Somewhere below are a line with "line: (452, 1009)" and a later line with "part: (1192, 948) -> (1050, 960), removed". Output exactly those lines and all lines between them.

(Beginning of THE DATA)

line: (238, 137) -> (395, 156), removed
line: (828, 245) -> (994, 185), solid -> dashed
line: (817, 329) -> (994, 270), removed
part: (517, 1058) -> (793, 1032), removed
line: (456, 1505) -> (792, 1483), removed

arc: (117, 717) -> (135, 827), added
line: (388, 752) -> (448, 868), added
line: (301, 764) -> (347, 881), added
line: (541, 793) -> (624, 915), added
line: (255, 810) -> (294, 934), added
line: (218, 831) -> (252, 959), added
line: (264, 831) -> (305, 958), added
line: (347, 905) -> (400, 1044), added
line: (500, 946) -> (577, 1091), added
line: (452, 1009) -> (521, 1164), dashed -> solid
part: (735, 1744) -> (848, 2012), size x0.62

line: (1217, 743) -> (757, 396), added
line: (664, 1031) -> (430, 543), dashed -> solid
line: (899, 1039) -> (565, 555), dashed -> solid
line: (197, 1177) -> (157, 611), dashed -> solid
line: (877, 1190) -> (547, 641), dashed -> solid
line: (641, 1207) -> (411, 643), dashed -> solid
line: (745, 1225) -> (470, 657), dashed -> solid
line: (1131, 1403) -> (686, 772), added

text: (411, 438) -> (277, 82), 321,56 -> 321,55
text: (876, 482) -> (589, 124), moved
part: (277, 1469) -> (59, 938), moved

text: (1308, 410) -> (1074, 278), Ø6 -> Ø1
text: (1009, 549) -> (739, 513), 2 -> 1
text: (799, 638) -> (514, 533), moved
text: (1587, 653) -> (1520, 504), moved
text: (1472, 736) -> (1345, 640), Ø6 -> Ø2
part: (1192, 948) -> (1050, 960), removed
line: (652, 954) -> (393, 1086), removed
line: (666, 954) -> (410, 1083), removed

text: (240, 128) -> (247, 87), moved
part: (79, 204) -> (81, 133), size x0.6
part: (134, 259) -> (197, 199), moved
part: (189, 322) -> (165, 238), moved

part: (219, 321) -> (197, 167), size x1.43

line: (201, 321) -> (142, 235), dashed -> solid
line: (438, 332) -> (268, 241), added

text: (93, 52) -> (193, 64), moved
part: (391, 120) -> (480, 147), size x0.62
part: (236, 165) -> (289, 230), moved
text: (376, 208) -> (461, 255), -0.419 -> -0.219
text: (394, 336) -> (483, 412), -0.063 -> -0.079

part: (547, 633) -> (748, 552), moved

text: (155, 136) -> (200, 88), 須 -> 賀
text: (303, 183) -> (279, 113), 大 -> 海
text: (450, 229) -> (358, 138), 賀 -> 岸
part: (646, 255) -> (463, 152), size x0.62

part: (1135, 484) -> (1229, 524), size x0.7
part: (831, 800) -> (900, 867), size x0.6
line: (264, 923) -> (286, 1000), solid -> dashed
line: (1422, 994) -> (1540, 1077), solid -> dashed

(End of THE DATA)

TASK RESPONSE:
line: (452, 1009) -> (521, 1164), dashed -> solid
part: (735, 1744) -> (848, 2012), size x0.62

line: (1217, 743) -> (757, 396), added
line: (664, 1031) -> (430, 543), dashed -> solid
line: (899, 1039) -> (565, 555), dashed -> solid
line: (197, 1177) -> (157, 611), dashed -> solid
line: (877, 1190) -> (547, 641), dashed -> solid
line: (641, 1207) -> (411, 643), dashed -> solid
line: (745, 1225) -> (470, 657), dashed -> solid
line: (1131, 1403) -> (686, 772), added

text: (411, 438) -> (277, 82), 321,56 -> 321,55
text: (876, 482) -> (589, 124), moved
part: (277, 1469) -> (59, 938), moved

text: (1308, 410) -> (1074, 278), Ø6 -> Ø1
text: (1009, 549) -> (739, 513), 2 -> 1
text: (799, 638) -> (514, 533), moved
text: (1587, 653) -> (1520, 504), moved
text: (1472, 736) -> (1345, 640), Ø6 -> Ø2
part: (1192, 948) -> (1050, 960), removed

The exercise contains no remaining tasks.